• **List of tasks**:
[1] In the forum thread on sentence vectors, what are the word vectors multiplied by in the approach the answer recommends?
[2] Change the forum thread on sentence vectors by swapping "word vectors" for "token vectors" everywhere in the part that begins at the words "- Average of Word2Vec vectors : You" and stops after "it will represent your sentence vector.".
[[ Given text, beginning ]]
How to get vector for a sentence from the word2vec of tokens in sentence
I have generated the vectors for a list of tokens from a large document using word2vec. Given a sentence, is it possible to get the vector of the sentence from the vector of the tokens in the sentence.
There are differet methods to get the sentence vectors :
- Doc2Vec : you can train your dataset using Doc2Vec and then use the sentence vectors.
- Average of Word2Vec vectors : You can just take the average of all the word vectors in a sentence. This average vector will represent your sentence vector.
- Average of Word2Vec vectors with TF-IDF : this is one of the best approach which I will recommend. Just take the word vectors and multiply it with their TF-IDF scores. Just take the average and it will represent your sentence vector.
There are several ways to get a vector for a sentence. Each approach has advantages and shortcomings. Choosing one depends on the task you want to perform with your vectors.
[[ Given text, end ]]
[[ Given information, beginning ]]
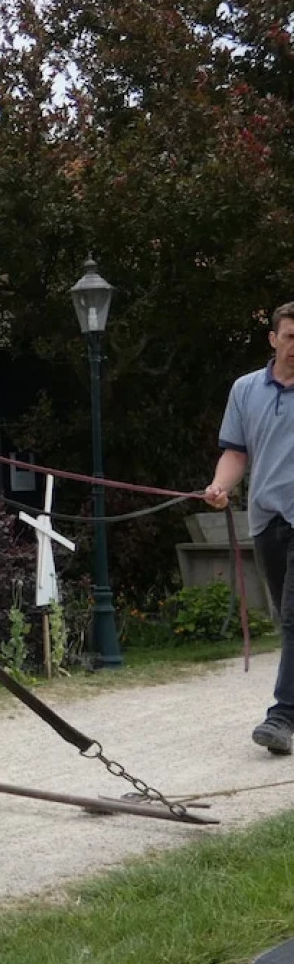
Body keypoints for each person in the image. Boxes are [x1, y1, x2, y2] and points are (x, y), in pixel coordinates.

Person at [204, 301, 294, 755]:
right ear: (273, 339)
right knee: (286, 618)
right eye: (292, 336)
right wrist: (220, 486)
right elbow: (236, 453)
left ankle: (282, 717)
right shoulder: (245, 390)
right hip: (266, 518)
[[ Given information, end ]]
[[ Given information, beginning ]]
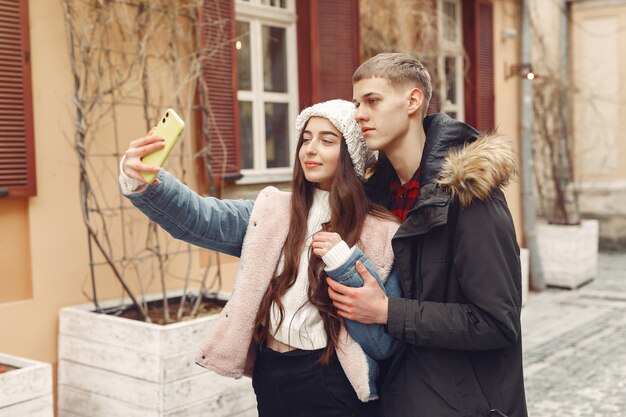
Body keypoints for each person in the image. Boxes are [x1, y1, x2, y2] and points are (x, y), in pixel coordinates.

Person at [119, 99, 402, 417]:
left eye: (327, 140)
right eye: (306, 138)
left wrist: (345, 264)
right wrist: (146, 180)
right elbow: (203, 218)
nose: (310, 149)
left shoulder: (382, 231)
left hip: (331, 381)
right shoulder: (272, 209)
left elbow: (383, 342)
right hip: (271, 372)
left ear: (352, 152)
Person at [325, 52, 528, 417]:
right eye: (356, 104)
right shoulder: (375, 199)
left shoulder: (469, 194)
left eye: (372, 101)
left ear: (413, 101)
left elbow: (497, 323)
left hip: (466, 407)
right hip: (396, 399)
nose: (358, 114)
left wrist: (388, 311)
[[ Given information, end ]]
• **Answers given**:
[1] Their TF-IDF scores.

[2]
- Average of Word2Vec vectors : You can just take the average of all the token vectors in a sentence. This average vector will represent your sentence vector.
- Average of Word2Vec vectors with TF-IDF : this is one of the best approach which I will recommend. Just take the token vectors and multiply it with their TF-IDF scores. Just take the average and it will represent your sentence vector.